Speeding up the universe using dust with pressure

TL;DR

This paper proposes a modified cosmological model where matter with pressure mimics dark energy, using scalar fields and symmetry breaking, leading to a negative pressure that aligns with observations and predicts dark matter candidates in the TeV range.

Contribution

It introduces a scalar field Lagrangian with a Lagrange multiplier and symmetry breaking to model pressure in matter, addressing the cosmological constant problem and the coincidence problem.

Findings

Negative pressure arises naturally from the model without dark energy.

Numerical bounds match current cosmological observations.

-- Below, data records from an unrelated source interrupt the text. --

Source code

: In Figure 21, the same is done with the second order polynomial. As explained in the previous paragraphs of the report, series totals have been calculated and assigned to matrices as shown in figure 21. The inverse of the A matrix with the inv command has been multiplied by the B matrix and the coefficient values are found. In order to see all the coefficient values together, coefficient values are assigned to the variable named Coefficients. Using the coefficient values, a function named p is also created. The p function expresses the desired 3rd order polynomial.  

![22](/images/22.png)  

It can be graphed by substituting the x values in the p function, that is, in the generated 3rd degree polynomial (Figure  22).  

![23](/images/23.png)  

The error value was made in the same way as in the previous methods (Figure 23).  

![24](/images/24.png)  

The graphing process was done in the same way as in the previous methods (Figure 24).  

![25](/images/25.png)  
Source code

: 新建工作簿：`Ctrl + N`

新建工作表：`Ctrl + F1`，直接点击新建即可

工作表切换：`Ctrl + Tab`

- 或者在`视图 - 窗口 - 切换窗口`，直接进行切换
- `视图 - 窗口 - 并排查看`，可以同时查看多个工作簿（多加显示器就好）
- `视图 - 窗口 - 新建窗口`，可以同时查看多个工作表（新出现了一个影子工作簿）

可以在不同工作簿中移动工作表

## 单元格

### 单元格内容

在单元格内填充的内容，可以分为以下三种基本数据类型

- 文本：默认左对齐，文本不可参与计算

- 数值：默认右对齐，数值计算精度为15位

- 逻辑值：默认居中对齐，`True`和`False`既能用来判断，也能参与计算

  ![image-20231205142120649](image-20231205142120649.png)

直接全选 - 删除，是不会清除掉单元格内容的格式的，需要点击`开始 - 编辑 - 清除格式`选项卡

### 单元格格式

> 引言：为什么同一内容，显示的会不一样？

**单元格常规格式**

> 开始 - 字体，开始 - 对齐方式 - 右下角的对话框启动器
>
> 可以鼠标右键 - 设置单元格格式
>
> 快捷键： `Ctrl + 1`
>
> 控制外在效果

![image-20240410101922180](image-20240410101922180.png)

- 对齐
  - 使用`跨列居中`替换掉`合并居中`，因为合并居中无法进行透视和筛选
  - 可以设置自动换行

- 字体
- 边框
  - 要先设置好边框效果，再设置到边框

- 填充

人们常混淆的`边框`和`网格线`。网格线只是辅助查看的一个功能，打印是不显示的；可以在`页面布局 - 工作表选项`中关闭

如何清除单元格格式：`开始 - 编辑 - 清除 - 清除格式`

Predicted dark matter particle masses are in the 0.5-1.7 TeV range.

Abstract

We revise the cosmological standard model presuming that matter, i.e. baryons and cold dark matter, exhibits a non-vanishing pressure mimicking the cosmological constant effects. In particular, we propose a scalar field Lagrangian $\mathcal L_1$ for matter with the introduction of a Lagrange multiplier as constraint. We also add a symmetry breaking effective potential accounting for the classical cosmological constant problem, by adding a second Lagrangian $\mathcal{L}_2$. Investigating the Noether current due to the shift symmetry on the scalar field, $\varphi\rightarrow\varphi+c^0$, we show that $\mathcal{L}_1$ turns out to be independent from the scalar field $\varphi$. Further we find that a positive Helmotz free-energy naturally leads to a negative pressure without introducing by hand any dark energy term. To face out the fine-tuning problem, we investigate two phases: before and after transition due to the symmetry breaking. We propose that during transition dark matter cancels out the quantum field vacuum energy effects. This process leads to a negative and constant pressure whose magnitude is determined by baryons only. The numerical bounds over the pressure and matter densities are in agreement with current observations, alleviating the coincidence problem. Finally assuming a thermal equilibrium between the bath and our effective fluid, we estimate the mass of the dark matter candidate. Our numerical outcomes seem to be compatible with recent predictions on WIMP masses, for fixed spin and temperature. In particular, we predict possible candidates whose masses span in the range $0.5-1.7$ TeV.